INFORMATION PROVIDED Start Marker
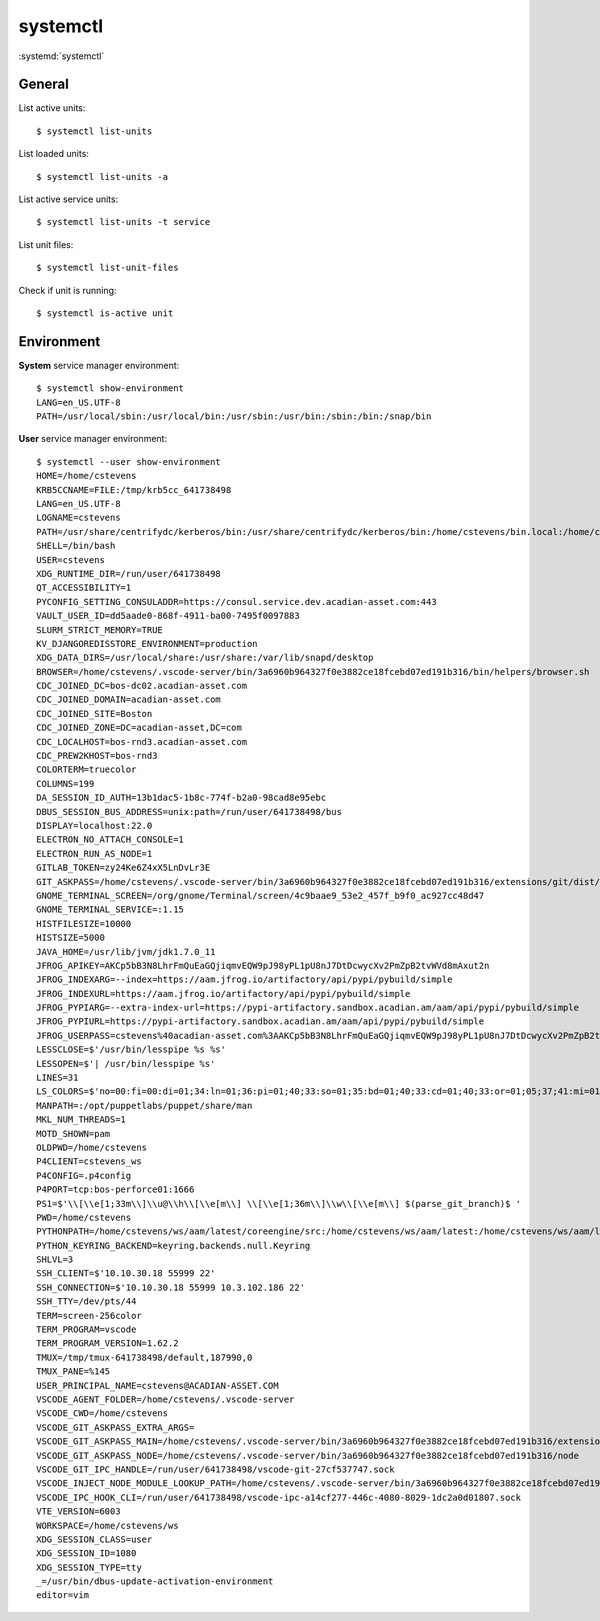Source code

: 
=========
systemctl
=========

.. highlight:: console

:systemd:`systemctl`

General
=======

List active units::

    $ systemctl list-units

List loaded units::

    $ systemctl list-units -a

List active service units::

    $ systemctl list-units -t service

List unit files::

    $ systemctl list-unit-files

Check if unit is running::

    $ systemctl is-active unit



Environment
===========

**System** service manager environment::

    $ systemctl show-environment
    LANG=en_US.UTF-8
    PATH=/usr/local/sbin:/usr/local/bin:/usr/sbin:/usr/bin:/sbin:/bin:/snap/bin

**User** service manager environment::

    $ systemctl --user show-environment
    HOME=/home/cstevens
    KRB5CCNAME=FILE:/tmp/krb5cc_641738498
    LANG=en_US.UTF-8
    LOGNAME=cstevens
    PATH=/usr/share/centrifydc/kerberos/bin:/usr/share/centrifydc/kerberos/bin:/home/cstevens/bin.local:/home/cstevens/bin:/home/cstevens/.okta/bin:/usr/share/centrifydc/kerberos/bin:/usr/local/sbin:/usr/local/bin:/usr/sbin:/usr/bin:/sbin:/bin:/usr/games:/usr/local/games:/snap/bin:/usr/share/centrifydc/kerberos/bin:/usr/share/centrifydc/kerberos/sbin:/opt/puppetlabs/bin
    SHELL=/bin/bash
    USER=cstevens
    XDG_RUNTIME_DIR=/run/user/641738498
    QT_ACCESSIBILITY=1
    PYCONFIG_SETTING_CONSULADDR=https://consul.service.dev.acadian-asset.com:443
    VAULT_USER_ID=dd5aade0-868f-4911-ba00-7495f0097883
    SLURM_STRICT_MEMORY=TRUE
    KV_DJANGOREDISSTORE_ENVIRONMENT=production
    XDG_DATA_DIRS=/usr/local/share:/usr/share:/var/lib/snapd/desktop
    BROWSER=/home/cstevens/.vscode-server/bin/3a6960b964327f0e3882ce18fcebd07ed191b316/bin/helpers/browser.sh
    CDC_JOINED_DC=bos-dc02.acadian-asset.com
    CDC_JOINED_DOMAIN=acadian-asset.com
    CDC_JOINED_SITE=Boston
    CDC_JOINED_ZONE=DC=acadian-asset,DC=com
    CDC_LOCALHOST=bos-rnd3.acadian-asset.com
    CDC_PREW2KHOST=bos-rnd3
    COLORTERM=truecolor
    COLUMNS=199
    DA_SESSION_ID_AUTH=13b1dac5-1b8c-774f-b2a0-98cad8e95ebc
    DBUS_SESSION_BUS_ADDRESS=unix:path=/run/user/641738498/bus
    DISPLAY=localhost:22.0
    ELECTRON_NO_ATTACH_CONSOLE=1
    ELECTRON_RUN_AS_NODE=1
    GITLAB_TOKEN=zy24Ke6Z4xX5LnDvLr3E
    GIT_ASKPASS=/home/cstevens/.vscode-server/bin/3a6960b964327f0e3882ce18fcebd07ed191b316/extensions/git/dist/askpass.sh
    GNOME_TERMINAL_SCREEN=/org/gnome/Terminal/screen/4c9baae9_53e2_457f_b9f0_ac927cc48d47
    GNOME_TERMINAL_SERVICE=:1.15
    HISTFILESIZE=10000
    HISTSIZE=5000
    JAVA_HOME=/usr/lib/jvm/jdk1.7.0_11
    JFROG_APIKEY=AKCp5bB3N8LhrFmQuEaGQjiqmvEQW9pJ98yPL1pU8nJ7DtDcwycXv2PmZpB2tvWVd8mAxut2n
    JFROG_INDEXARG=--index=https://aam.jfrog.io/artifactory/api/pypi/pybuild/simple
    JFROG_INDEXURL=https://aam.jfrog.io/artifactory/api/pypi/pybuild/simple
    JFROG_PYPIARG=--extra-index-url=https://pypi-artifactory.sandbox.acadian.am/aam/api/pypi/pybuild/simple
    JFROG_PYPIURL=https://pypi-artifactory.sandbox.acadian.am/aam/api/pypi/pybuild/simple
    JFROG_USERPASS=cstevens%40acadian-asset.com%3AAKCp5bB3N8LhrFmQuEaGQjiqmvEQW9pJ98yPL1pU8nJ7DtDcwycXv2PmZpB2tvWVd8mAxut2n
    LESSCLOSE=$'/usr/bin/lesspipe %s %s'
    LESSOPEN=$'| /usr/bin/lesspipe %s'
    LINES=31
    LS_COLORS=$'no=00:fi=00:di=01;34:ln=01;36:pi=01;40;33:so=01;35:bd=01;40;33:cd=01;40;33:or=01;05;37;41:mi=01;05;37;41:ex=01;32'
    MANPATH=:/opt/puppetlabs/puppet/share/man
    MKL_NUM_THREADS=1
    MOTD_SHOWN=pam
    OLDPWD=/home/cstevens
    P4CLIENT=cstevens_ws
    P4CONFIG=.p4config
    P4PORT=tcp:bos-perforce01:1666
    PS1=$'\\[\\e[1;33m\\]\\u@\\h\\[\\e[m\\] \\[\\e[1;36m\\]\\w\\[\\e[m\\] $(parse_git_branch)$ '
    PWD=/home/cstevens
    PYTHONPATH=/home/cstevens/ws/aam/latest/coreengine/src:/home/cstevens/ws/aam/latest:/home/cstevens/ws/aam/latest/runner/src:/home/cstevens/ws/aam/latest/factors/src:/home/cstevens/ws/aam/latest/python-util/src:/home/cstevens/ws/aam/latest/datalib/src:/home/cstevens/ws/aam/latest/db/src:/home/cstevens/ws/aam/latest/macro/src:/home/cstevens/ws/aam/latest/neo/src
    PYTHON_KEYRING_BACKEND=keyring.backends.null.Keyring
    SHLVL=3
    SSH_CLIENT=$'10.10.30.18 55999 22'
    SSH_CONNECTION=$'10.10.30.18 55999 10.3.102.186 22'
    SSH_TTY=/dev/pts/44
    TERM=screen-256color
    TERM_PROGRAM=vscode
    TERM_PROGRAM_VERSION=1.62.2
    TMUX=/tmp/tmux-641738498/default,187990,0
    TMUX_PANE=%145
    USER_PRINCIPAL_NAME=cstevens@ACADIAN-ASSET.COM
    VSCODE_AGENT_FOLDER=/home/cstevens/.vscode-server
    VSCODE_CWD=/home/cstevens
    VSCODE_GIT_ASKPASS_EXTRA_ARGS=
    VSCODE_GIT_ASKPASS_MAIN=/home/cstevens/.vscode-server/bin/3a6960b964327f0e3882ce18fcebd07ed191b316/extensions/git/dist/askpass-main.js
    VSCODE_GIT_ASKPASS_NODE=/home/cstevens/.vscode-server/bin/3a6960b964327f0e3882ce18fcebd07ed191b316/node
    VSCODE_GIT_IPC_HANDLE=/run/user/641738498/vscode-git-27cf537747.sock
    VSCODE_INJECT_NODE_MODULE_LOOKUP_PATH=/home/cstevens/.vscode-server/bin/3a6960b964327f0e3882ce18fcebd07ed191b316/remote/node_modules
    VSCODE_IPC_HOOK_CLI=/run/user/641738498/vscode-ipc-a14cf277-446c-4080-8029-1dc2a0d01807.sock
    VTE_VERSION=6003
    WORKSPACE=/home/cstevens/ws
    XDG_SESSION_CLASS=user
    XDG_SESSION_ID=1080
    XDG_SESSION_TYPE=tty
    _=/usr/bin/dbus-update-activation-environment
    editor=vim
INFORMATION PROVIDED End Marker
■ INSTRUCTIONS TO FOLLOW ■
Reproduce word for word the material above, starting with the line that has "CDC_JOINED_SITE=Boston" and stopping after the line that has "DBUS_SESSION_BUS_ADDRESS=unix:path=/run/user/641738498/bus".

■ OUTPUT FOR THIS TASK ■
    CDC_JOINED_SITE=Boston
    CDC_JOINED_ZONE=DC=acadian-asset,DC=com
    CDC_LOCALHOST=bos-rnd3.acadian-asset.com
    CDC_PREW2KHOST=bos-rnd3
    COLORTERM=truecolor
    COLUMNS=199
    DA_SESSION_ID_AUTH=13b1dac5-1b8c-774f-b2a0-98cad8e95ebc
    DBUS_SESSION_BUS_ADDRESS=unix:path=/run/user/641738498/bus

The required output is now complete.